Histoire des Dogmes II — De saint Athanase à saint Augustin

6.8 — Mariologie. — Culte des saints. — Pratiques chrétiennes.

On a dit souvent que les définitions du concile d’Ephèse de 431 donnèrent surtout l’impulsion à la dévotion à Marie dans l’Église. Cela peut être vrai ; la théologie grecque cependant n’attendit pas ce moment pour s’occuper des prérogatives de la Mère de Dieu. Saint Justin et saint Irénée lui avaient déjà assigné une part dans l’œuvre de la rédemption. Cette idée fut reprise et développée par Amphiloque et saint Épiphane. Le mot de ϑεοτόκος devint, nous l’avons vu, assez courant au ive siècle pour désigner Marie. Sa perpétuelle virginité surtout attira l’attention. Parallèlement à l’erreur d’Helvidius en Occident, saint Épiphane a signalé en Orient une erreur contemporaine d’antidicomarianites qui affirmaient que la Vierge, après avoir mis au monde Jésus, avait eu commerce avec saint Joseph. Il proteste contre cette opinion, en proclamant à son tour la virginité de Marie in partu et post partum. Même protestation de la part de Didyme, qui salue en Marie l’ἀειπαρϑένος, ἀεὶ καὶ διὰ παντὸς ἄμωμος παρϑένοςb. Bien plus, il se trouva des dévots exagérés, les collyridiens, qui offrirent à la Vierge des sacrifices. Saint Épiphane, qui nous les fait connaître, blâme leur zèle ignorant, et remarque que Marie étant une créature sainte doit être honorée, mais non point adorée : Τὴν Μαρίαν μηδεὶς προσκυνείτω ––– καὶ εἰ καλλίστη ἣ Μαρία καὶ ἁγία, καὶ τετιμημένη, ἀλλ᾽ οὐκ εἷς τὸ προσκυνεῖσϑαι.
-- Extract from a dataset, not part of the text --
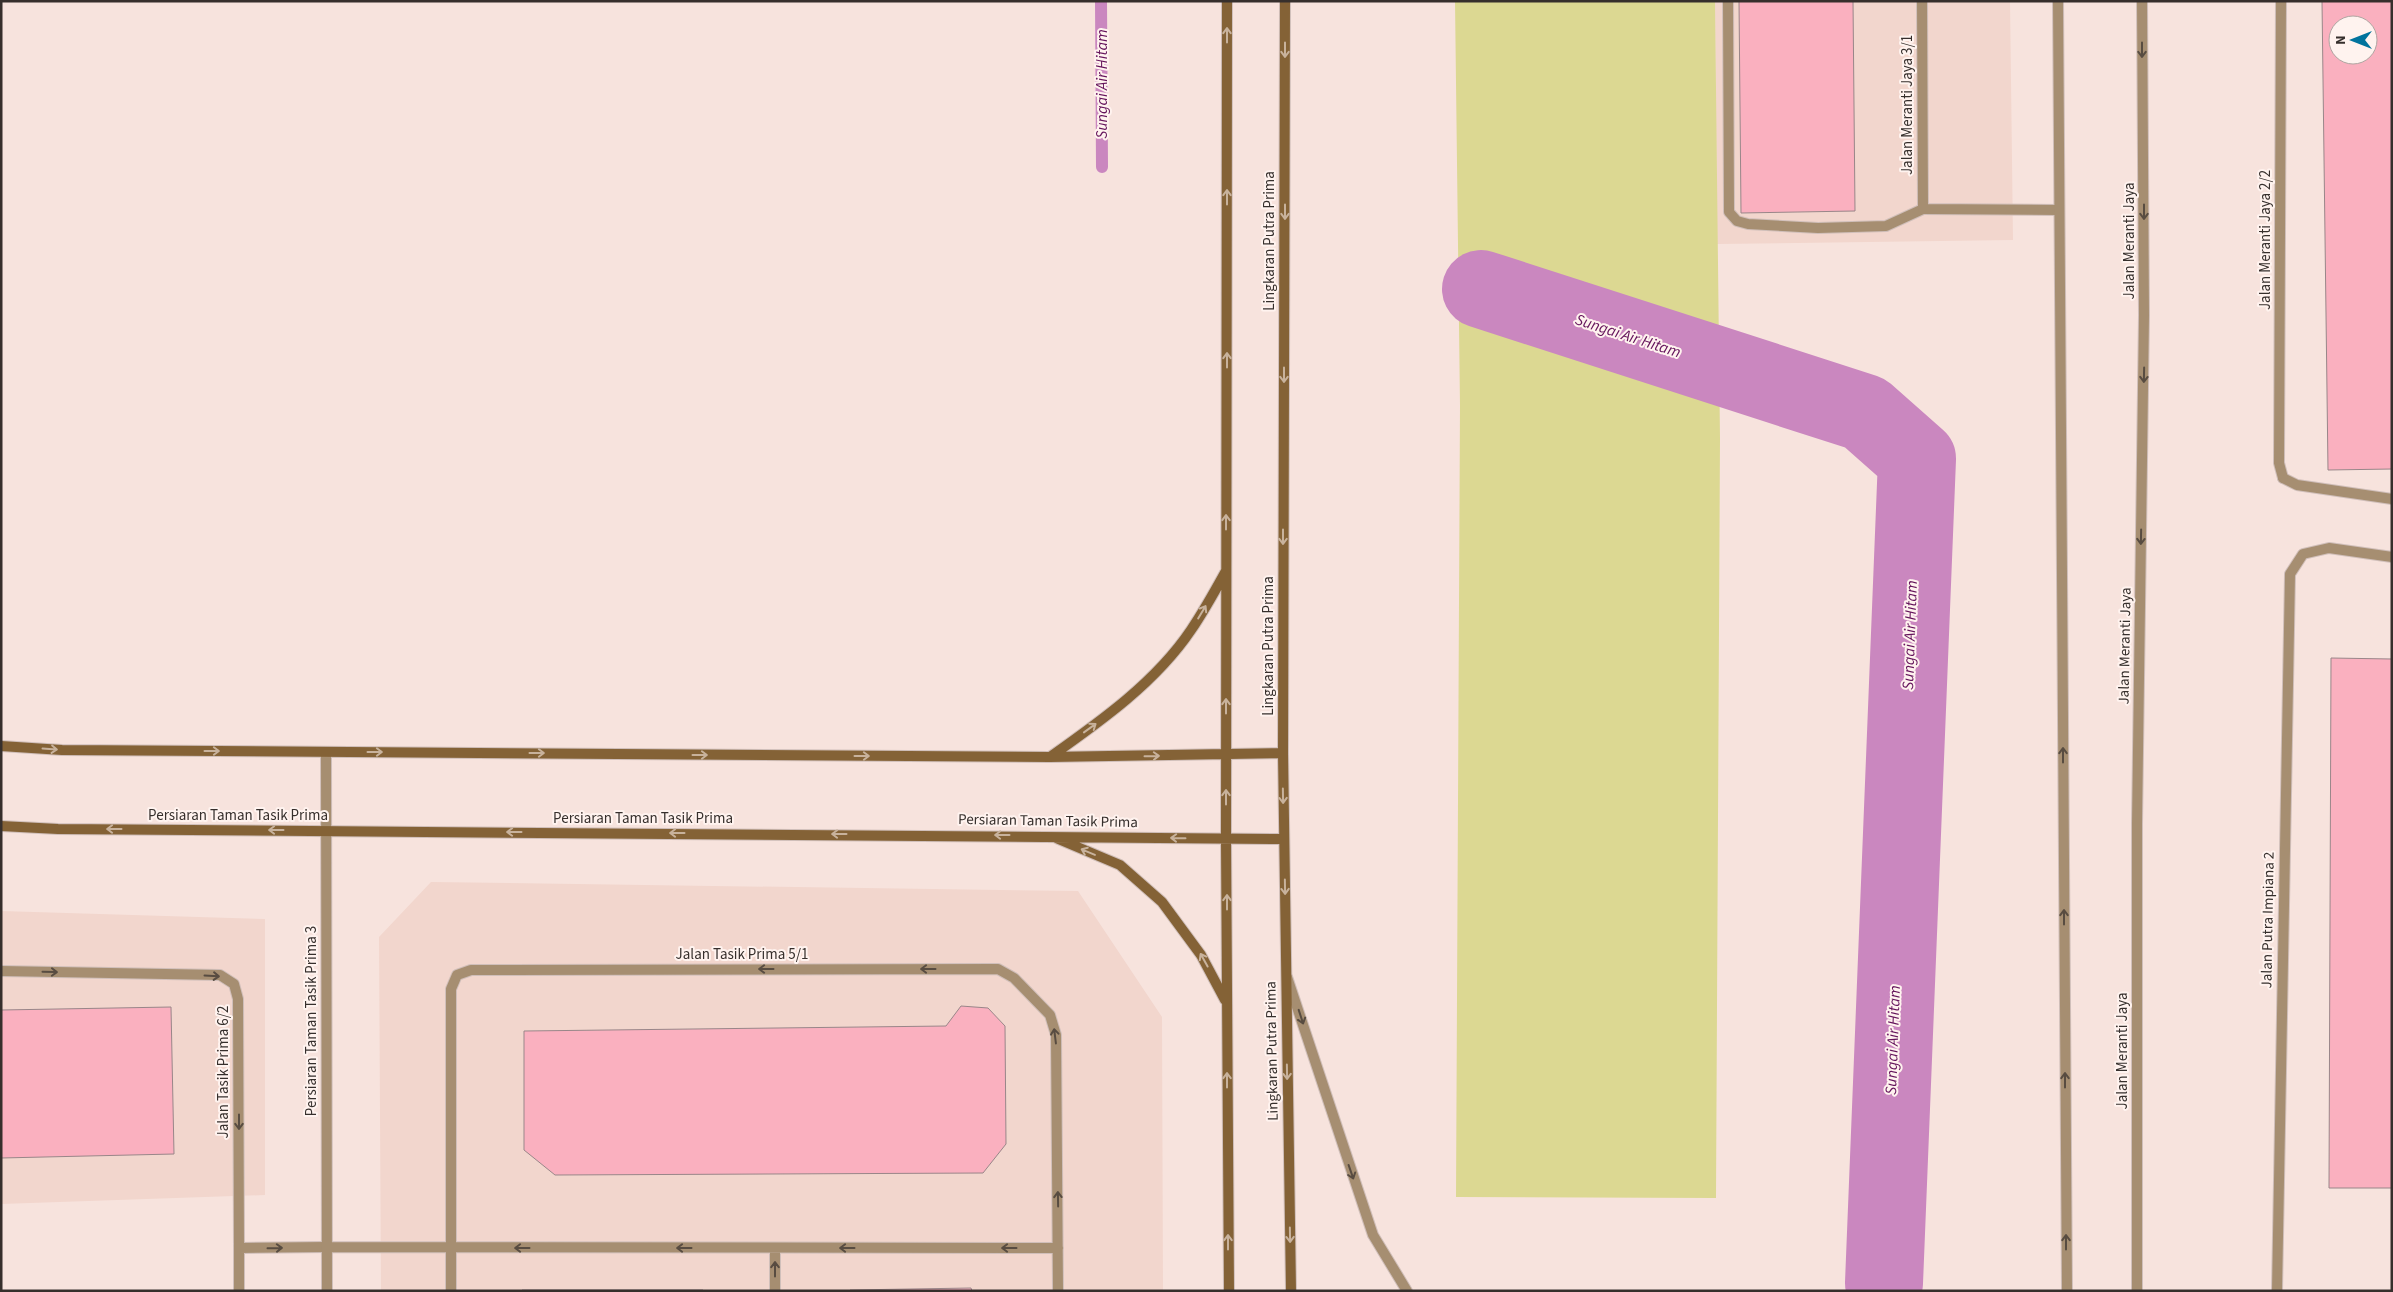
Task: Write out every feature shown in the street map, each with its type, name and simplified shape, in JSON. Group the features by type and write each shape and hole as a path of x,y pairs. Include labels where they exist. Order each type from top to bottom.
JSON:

bHaer. LXXVIII. A remarquer que saint Épiphane observe incidemment que, en somme, nous ignorons si Marie est jamais morte. (ibid., 24).

Cet honneur rendu à la Vierge on le rend également aux saints ; et saint Épiphane encore formule le principe que « Qui honore Dieu honore aussi le saint ; qui méprise le saint méprise son Seigneur ». Des panégyriques sont prononcés pour rappeler leurs vertus, le jour de leur fête ; les fidèles sont exhortés à les invoquer ; car leur pouvoir, remarque saint Chrysostome, est grand auprès de Dieu (πολλὴν ἔχοντας παρρησίαν) d’autant plus, ajoute saint Grégoire de Nazianze, qu’ils sont actuellement plus rapprochés de Dieu que pendant leur vie terrestre. On ne vénère pas seulement leur âme bienheureuse : on vénère encore leurs reliques, et saint Chrysostome, en relevant la vertu et l’efficacité surnaturelle de ces restes précieux, nous montre les fidèles empressés autour des saints tombeaux.
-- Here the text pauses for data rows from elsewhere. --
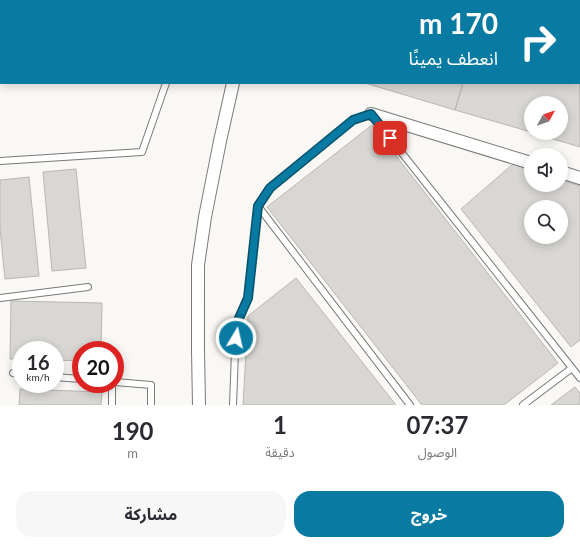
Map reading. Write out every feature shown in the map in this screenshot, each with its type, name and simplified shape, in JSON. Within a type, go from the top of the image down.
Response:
[{"type":"street","points":[[199,405],[198,265],[216,164],[233,84]]},
{"type":"street","points":[[371,114],[524,161]]},
{"type":"street","points":[[568,174],[580,178]]},
{"type":"lane","points":[[0,162],[142,152],[166,84]]},
{"type":"lane","points":[[233,405],[236,325],[248,298],[258,206],[270,188],[353,120],[371,114],[580,378]]},
{"type":"lane","points":[[258,206],[410,405]]},
{"type":"lane","points":[[0,298],[88,287]]},
{"type":"lane","points":[[523,405],[572,368]]},
{"type":"lane","points":[[124,383],[151,385],[151,405]]},
{"type":"lane","points":[[112,393],[112,405]]},
{"type":"building","points":[[368,84],[463,84],[455,110]]},
{"type":"building","points":[[463,84],[580,84],[580,147],[556,140],[568,140],[568,96],[524,96],[524,130],[455,110]]},
{"type":"building","points":[[372,125],[558,363],[504,405],[422,405],[267,207]]},
{"type":"building","points":[[513,164],[524,168],[524,192],[568,192],[568,182],[580,186],[580,340],[571,347],[461,209]]},
{"type":"building","points":[[76,169],[86,268],[52,271],[43,172]]},
{"type":"building","points":[[29,177],[39,276],[5,279],[0,229],[0,180]]},
{"type":"building","points":[[296,278],[396,405],[243,405],[248,316]]},
{"type":"building","points":[[11,301],[102,303],[101,341],[72,341],[72,361],[64,360],[64,341],[12,341],[12,359],[10,359]]},
{"type":"building","points":[[575,387],[580,393],[580,405],[551,405]]},
{"type":"building","points":[[64,391],[72,391],[72,393],[102,393],[101,405],[19,405],[20,393],[64,393]]},
{"type":"route","points":[[236,338],[236,325],[248,298],[258,206],[270,188],[353,120],[371,114],[390,138]]}]
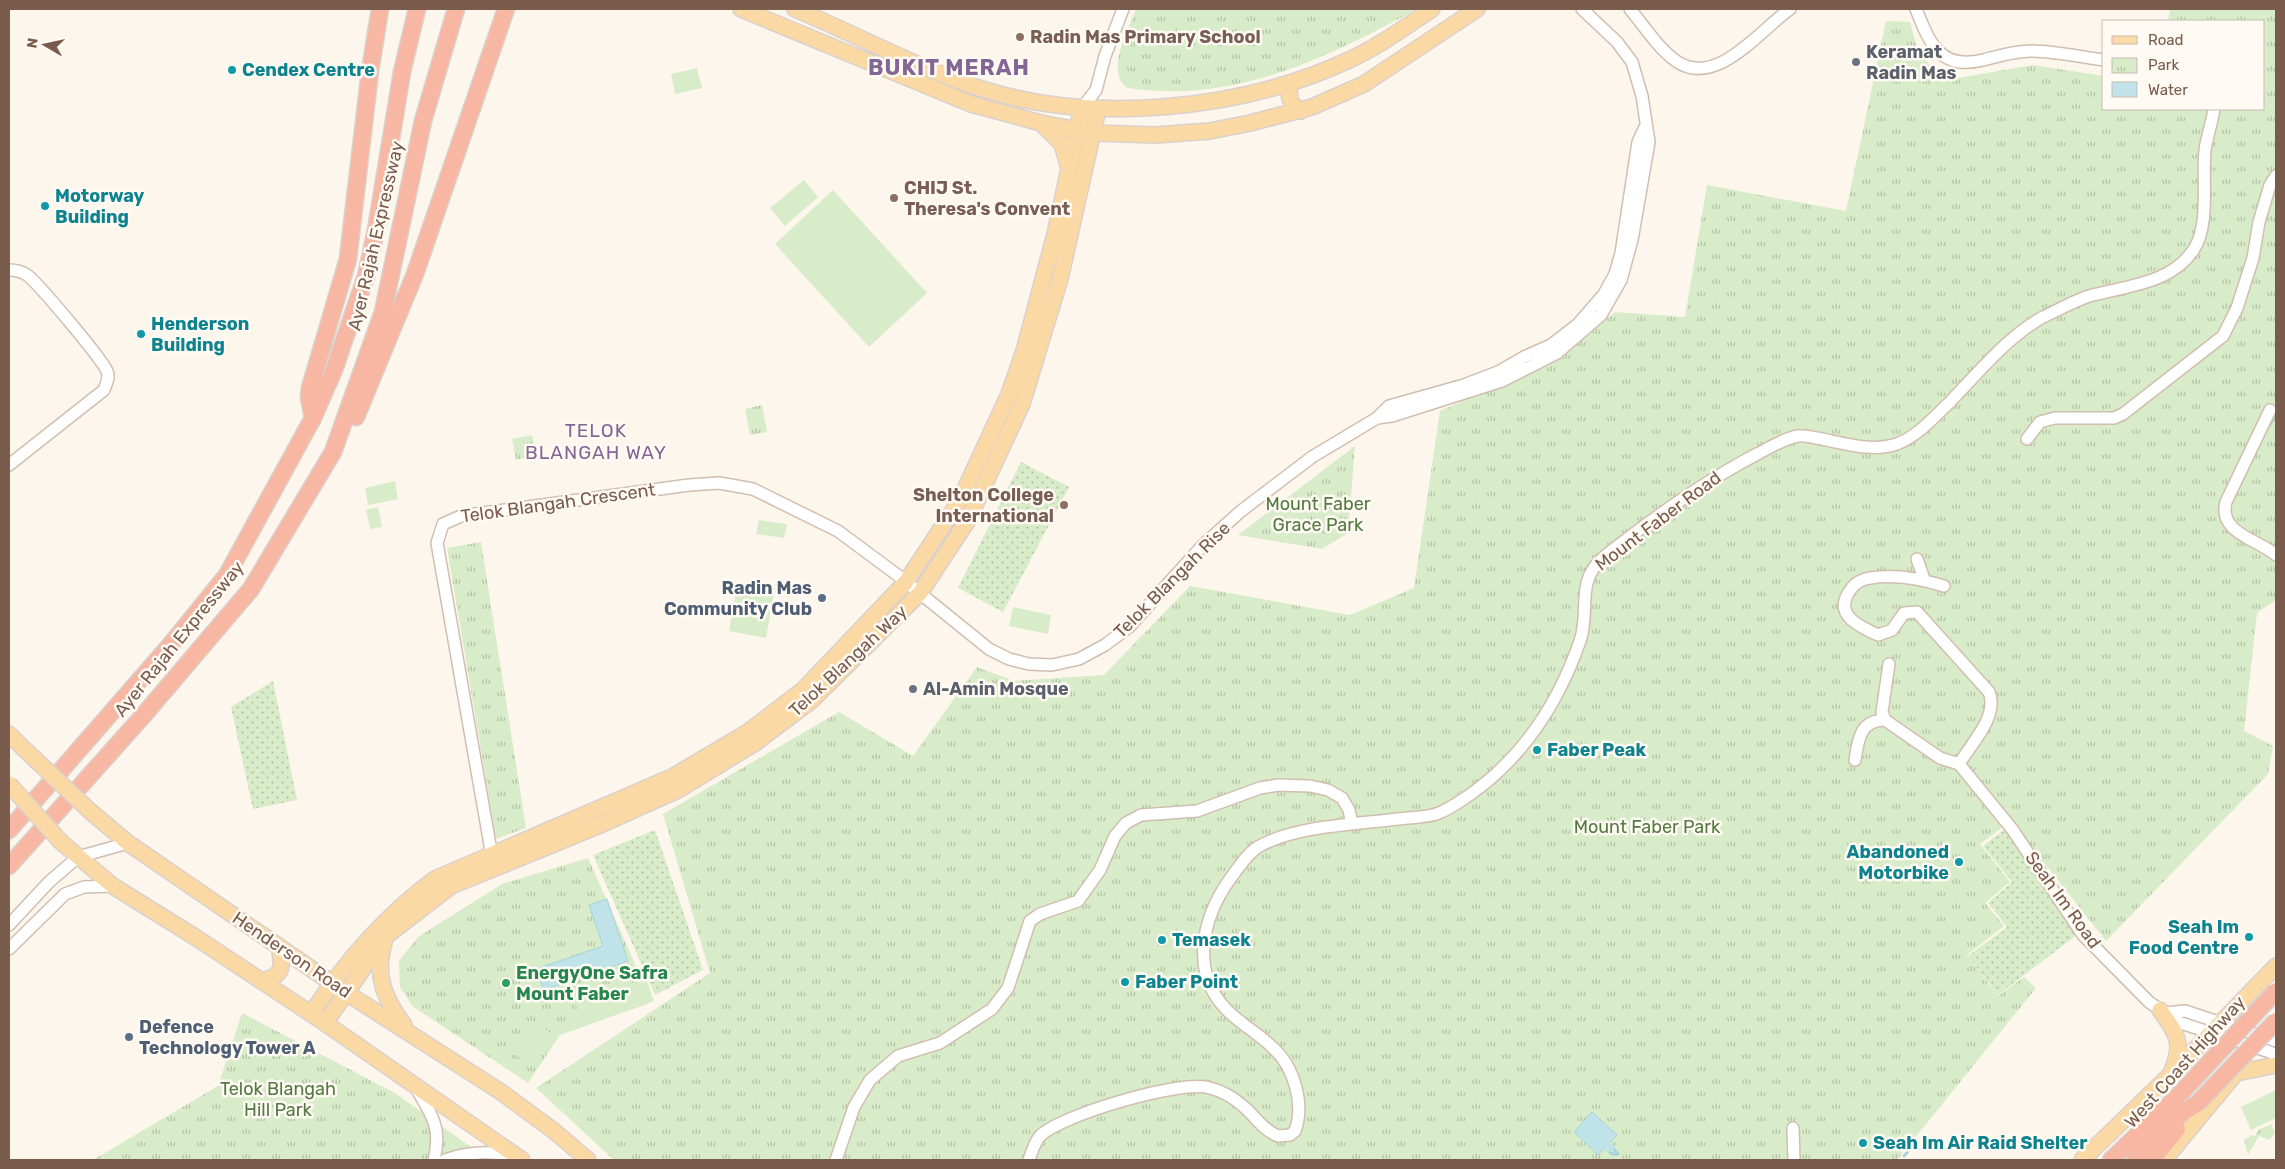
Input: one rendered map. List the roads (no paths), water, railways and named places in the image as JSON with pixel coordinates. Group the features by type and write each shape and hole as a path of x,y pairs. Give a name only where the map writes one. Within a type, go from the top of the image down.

Des autres pratiques chrétiennes je ne signalerai, comme se rattachant plus étroitement au dogme, que la prière pour les morts. On la trouve mentionnée et pratiquée universellement en Orient, au ive siècle. Saint Grégoire de Nazianze, saint Cyrille de Jérusalem et saint Chrysostome en témoignent. Saint Épiphane écrit contre les aériens qui niaient l’utilité des suffrages pour les défunts : « La prière faite pour eux leur est profitable, encore qu’elle n’efface pas tous les péchés, mais parce qu’il nous arrive souvent, étant en ce monde, de chanceler involontairement ou volontairement pour marquer ce qui est plus parfait (Haer. 75.7 ; cf. Expositio fidei, 22). » L’euchologe de Sérapion et les Constitutions apostoliques contiennent des formules pour le service des funérailles.
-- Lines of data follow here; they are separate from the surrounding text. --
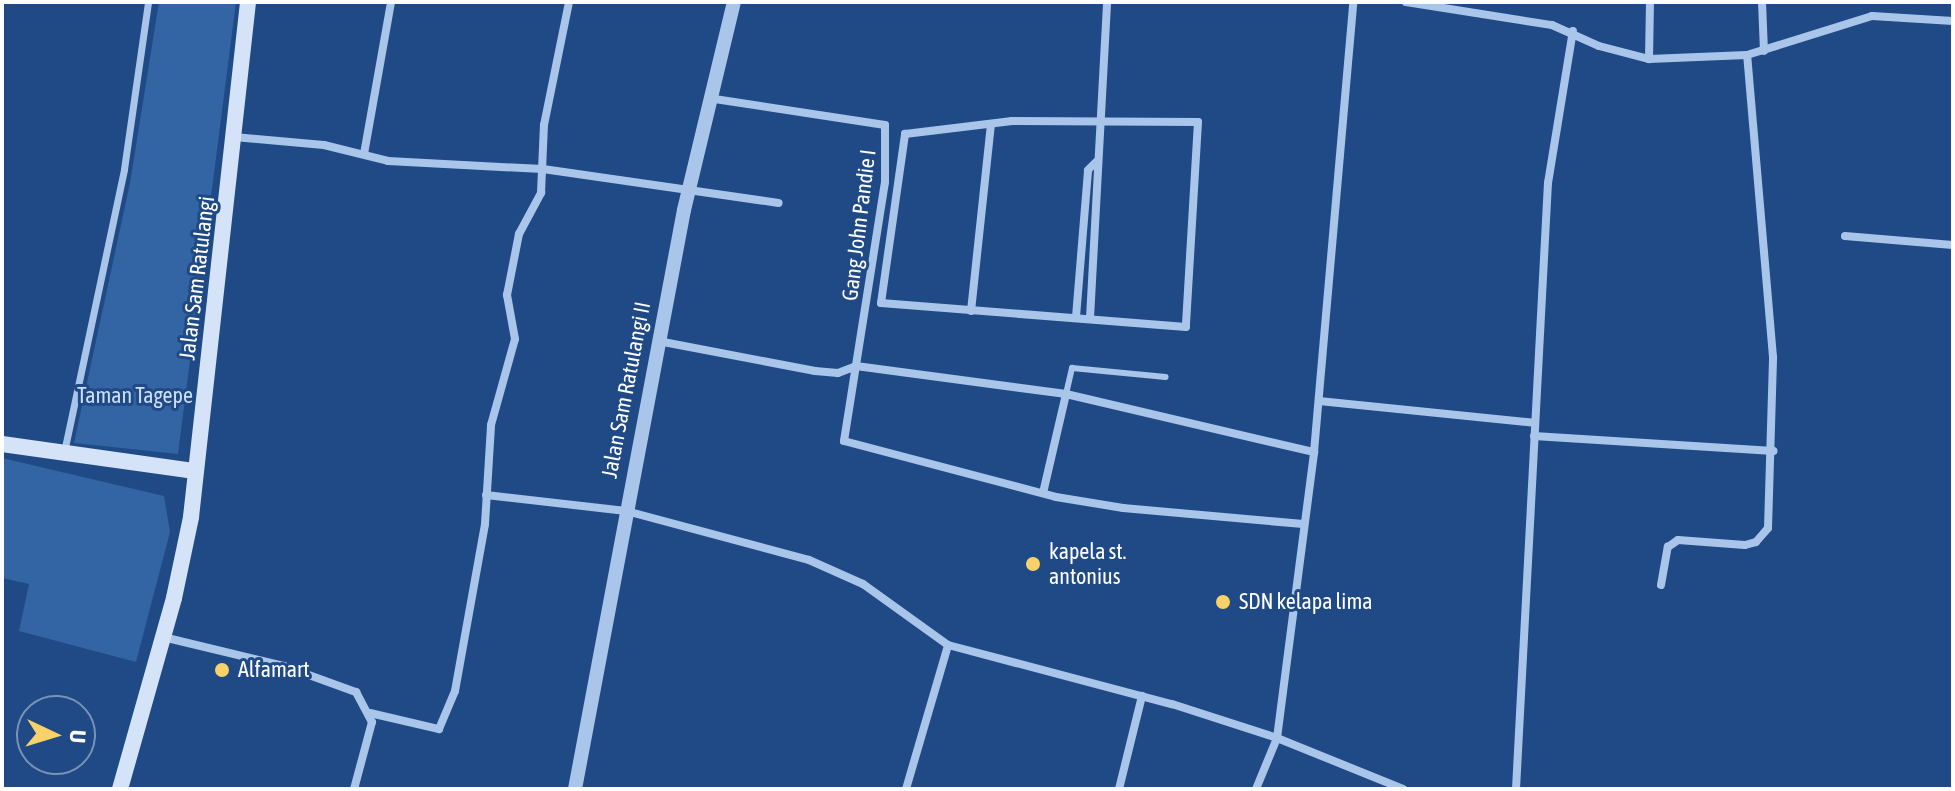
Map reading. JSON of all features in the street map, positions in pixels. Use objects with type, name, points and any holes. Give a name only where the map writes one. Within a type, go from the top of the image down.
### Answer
[{"type":"main road","name":"Jalan Sam Ratulangi","points":[[120,789],[185,549],[248,2]]},
{"type":"main road","points":[[2,444],[195,471]]},
{"type":"street","points":[[64,454],[124,169],[148,2]]},
{"type":"street","points":[[364,154],[391,2]]},
{"type":"street","points":[[370,713],[430,731],[445,722],[476,584],[493,410],[515,339],[507,295],[515,249],[538,204],[544,125],[569,2]]},
{"type":"street","name":"Jalan Sam Ratulangi II","points":[[575,789],[658,341],[707,98],[734,2]]},
{"type":"street","points":[[1090,318],[1101,172],[1096,162],[1107,2]]},
{"type":"street","points":[[1256,789],[1277,738],[1314,452],[1353,2]]},
{"type":"street","points":[[1406,2],[1573,31],[1599,46],[1649,59],[1747,55],[1849,20],[1901,15],[1953,21]]},
{"type":"street","points":[[1461,2],[1461,13]]},
{"type":"street","points":[[1649,59],[1650,2]]},
{"type":"street","points":[[1762,2],[1764,51]]},
{"type":"street","points":[[1516,789],[1548,183],[1573,31]]},
{"type":"street","points":[[1661,585],[1664,557],[1678,540],[1745,545],[1762,537],[1768,528],[1774,451],[1768,274],[1747,55]]},
{"type":"street","name":"Gang John Pandie I","points":[[707,98],[885,125],[885,182],[856,366]]},
{"type":"street","points":[[1100,121],[1198,122],[1186,327],[881,303],[905,134],[991,124],[1100,121]]},
{"type":"street","points":[[971,311],[991,124]]},
{"type":"street","points":[[234,137],[364,154],[388,161],[543,169],[779,203]]},
{"type":"street","points":[[1076,317],[1088,170],[1096,162]]},
{"type":"street","points":[[1845,236],[1953,245]]},
{"type":"street","points":[[658,341],[815,371],[838,373],[856,366],[1066,394],[1314,452]]},
{"type":"street","points":[[856,366],[844,441],[1043,493],[1123,508],[1303,524]]},
{"type":"street","points":[[1043,493],[1066,394]]},
{"type":"street","points":[[1319,401],[1534,423]]},
{"type":"street","points":[[1534,436],[1774,451]]},
{"type":"street","points":[[486,495],[626,511],[843,573],[948,645],[1142,696],[1277,738],[1403,789]]},
{"type":"street","points":[[163,637],[338,682],[356,692],[370,713],[371,731],[354,789]]},
{"type":"street","points":[[906,789],[948,645]]},
{"type":"street","points":[[1119,789],[1142,696]]},
{"type":"lane","points":[[1066,394],[1072,368],[1166,377]]},
{"type":"green space","name":"Taman Tagepe","points":[[159,2],[236,2],[178,454],[74,443],[130,183]]},
{"type":"green space","points":[[2,458],[164,496],[170,532],[136,662],[19,631],[29,584],[2,578]]},
{"type":"place","name":"kapela st. antonius","points":[[1033,564]]},
{"type":"place","name":"SDN kelapa lima","points":[[1223,602]]},
{"type":"place","name":"Alfamart","points":[[222,670]]}]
A ce moment, du reste, comme tout le culte se développe, se développent aussi les diverses formes de la vie ascétique, le monachisme et le célibat. Saint Epiphane, dans un passage intéressant, après avoir indiqué quel est, dans l’Église, l’ordre hiérarchique officiel, propose une autre hiérarchie mystique, fondée non plus sur les privilèges et les pouvoirs mais sur la sainteté de la vie. Au premier rang vient la virginité, qui est comme la base et le gond de l’Église ; puis la vie solitaire (les anachorètes) ; ensuite la continence (ἐγκράτεια) ; au-dessous le veuvage, et enfin l’état des personnes mariées.